> [Work to be completed]
Because the entries hold pictures, reproduce only their words, exactly as written.

> [Data to process]
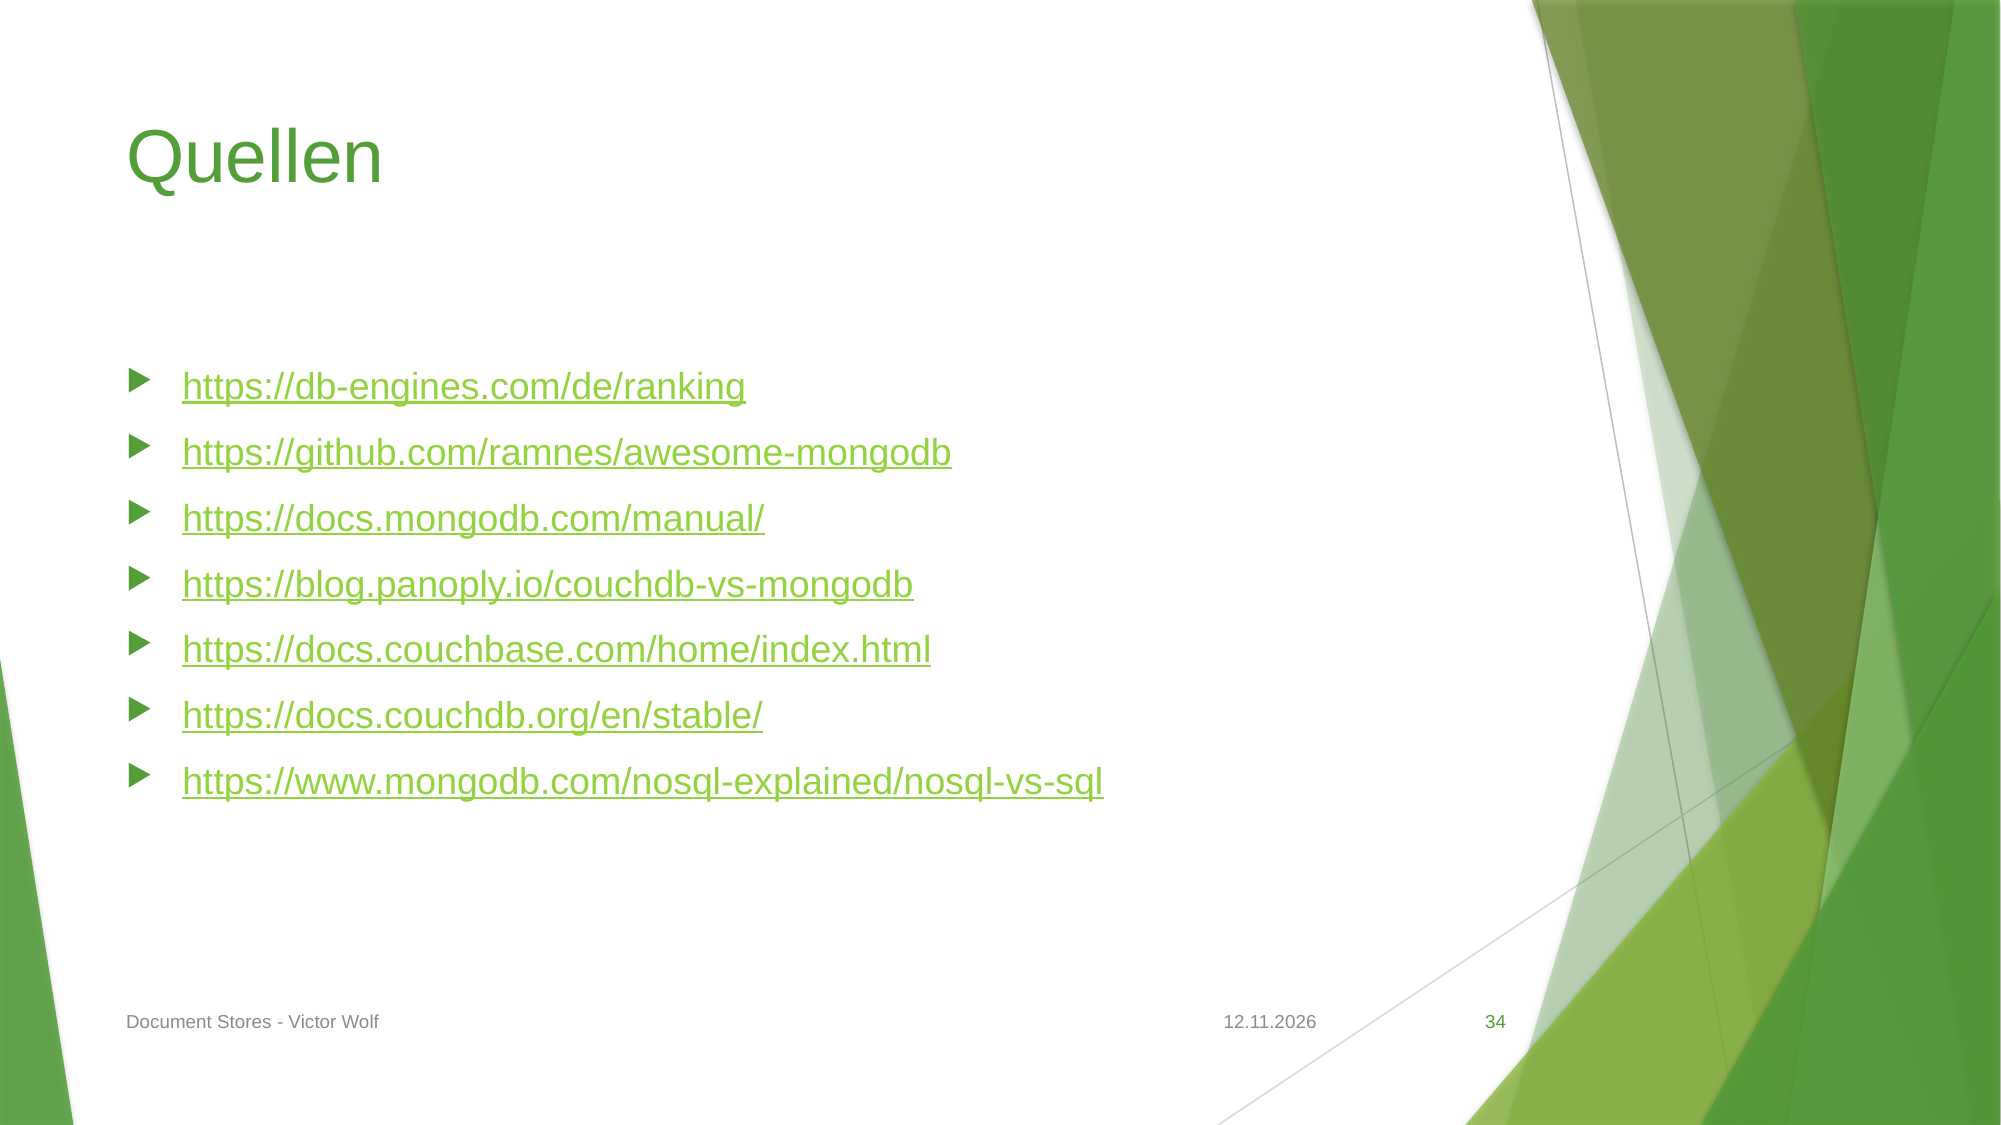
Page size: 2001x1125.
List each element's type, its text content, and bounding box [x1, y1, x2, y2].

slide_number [1181, 991, 1332, 1051]
footer Document Stores - Victor Wolf [111, 991, 1145, 1051]
title Quellen [111, 99, 1522, 317]
list https://db-engines.com/de/ranking https://github.com/ramnes/awesome-mongodb https://docs.mongodb.com/manual/ https://blog.panoply.io/couchdb-vs-mongodb https://docs.couchbase.com/home/index.html https://docs.couchdb.org/en/stable/ https://www.mongodb.com/nosql-explained/nosql-vs-sql [111, 354, 1522, 992]
slide_number 34 [1409, 991, 1522, 1051]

> [Exercise output]
Page size: 2001x1125.
List each element's type, its text content, and bounding box [x1, y1, x2, y2].

slide_number [1181, 991, 1332, 1051]
footer Document Stores - Victor Wolf [111, 991, 1145, 1051]
title Quellen [111, 99, 1522, 317]
list https://db-engines.com/de/ranking https://github.com/ramnes/awesome-mongodb https://docs.mongodb.com/manual/ https://blog.panoply.io/couchdb-vs-mongodb https://docs.couchbase.com/home/index.html https://docs.couchdb.org/en/stable/ https://www.mongodb.com/nosql-explained/nosql-vs-sql [111, 354, 1522, 992]
slide_number 34 [1409, 991, 1522, 1051]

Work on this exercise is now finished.